**Goal of the exercise:** Make an exact copy of all the data.

**Task input:**
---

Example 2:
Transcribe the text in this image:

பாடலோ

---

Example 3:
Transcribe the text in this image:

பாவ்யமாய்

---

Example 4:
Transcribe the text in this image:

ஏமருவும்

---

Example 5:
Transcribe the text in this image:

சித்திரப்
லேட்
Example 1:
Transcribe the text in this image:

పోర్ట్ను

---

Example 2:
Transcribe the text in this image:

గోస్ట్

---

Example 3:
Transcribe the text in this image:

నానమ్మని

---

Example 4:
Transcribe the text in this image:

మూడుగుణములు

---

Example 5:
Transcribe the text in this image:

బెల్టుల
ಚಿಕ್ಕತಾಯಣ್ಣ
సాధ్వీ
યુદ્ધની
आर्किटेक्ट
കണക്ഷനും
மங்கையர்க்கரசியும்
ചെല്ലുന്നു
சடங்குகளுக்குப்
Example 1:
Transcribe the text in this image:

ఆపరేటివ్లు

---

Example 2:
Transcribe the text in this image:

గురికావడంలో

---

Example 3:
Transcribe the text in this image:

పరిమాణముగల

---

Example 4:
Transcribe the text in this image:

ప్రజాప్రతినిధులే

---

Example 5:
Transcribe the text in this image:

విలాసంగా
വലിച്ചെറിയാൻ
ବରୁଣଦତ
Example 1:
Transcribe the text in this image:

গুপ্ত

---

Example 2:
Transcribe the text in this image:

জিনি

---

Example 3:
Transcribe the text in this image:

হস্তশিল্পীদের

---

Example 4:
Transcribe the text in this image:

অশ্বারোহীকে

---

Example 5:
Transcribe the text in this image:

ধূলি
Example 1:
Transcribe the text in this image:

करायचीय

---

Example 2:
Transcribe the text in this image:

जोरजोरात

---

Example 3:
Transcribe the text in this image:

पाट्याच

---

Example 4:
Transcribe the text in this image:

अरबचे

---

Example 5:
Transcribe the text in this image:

**Problem solution:**
---

Example 2:
Transcribe the text in this image:

பாடலோ

---

Example 3:
Transcribe the text in this image:

பாவ்யமாய்

---

Example 4:
Transcribe the text in this image:

ஏமருவும்

---

Example 5:
Transcribe the text in this image:

சித்திரப்
லேட்
Example 1:
Transcribe the text in this image:

పోర్ట్ను

---

Example 2:
Transcribe the text in this image:

గోస్ట్

---

Example 3:
Transcribe the text in this image:

నానమ్మని

---

Example 4:
Transcribe the text in this image:

మూడుగుణములు

---

Example 5:
Transcribe the text in this image:

బెల్టుల
ಚಿಕ್ಕತಾಯಣ್ಣ
సాధ్వీ
યુદ્ધની
आर्किटेक्ट
കണക്ഷനും
மங்கையர்க்கரசியும்
ചെല്ലുന്നു
சடங்குகளுக்குப்
Example 1:
Transcribe the text in this image:

ఆపరేటివ్లు

---

Example 2:
Transcribe the text in this image:

గురికావడంలో

---

Example 3:
Transcribe the text in this image:

పరిమాణముగల

---

Example 4:
Transcribe the text in this image:

ప్రజాప్రతినిధులే

---

Example 5:
Transcribe the text in this image:

విలాసంగా
വലിച്ചെറിയാൻ
ବରୁଣଦତ
Example 1:
Transcribe the text in this image:

গুপ্ত

---

Example 2:
Transcribe the text in this image:

জিনি

---

Example 3:
Transcribe the text in this image:

হস্তশিল্পীদের

---

Example 4:
Transcribe the text in this image:

অশ্বারোহীকে

---

Example 5:
Transcribe the text in this image:

ধূলি
Example 1:
Transcribe the text in this image:

करायचीय

---

Example 2:
Transcribe the text in this image:

जोरजोरात

---

Example 3:
Transcribe the text in this image:

पाट्याच

---

Example 4:
Transcribe the text in this image:

अरबचे

---

Example 5:
Transcribe the text in this image:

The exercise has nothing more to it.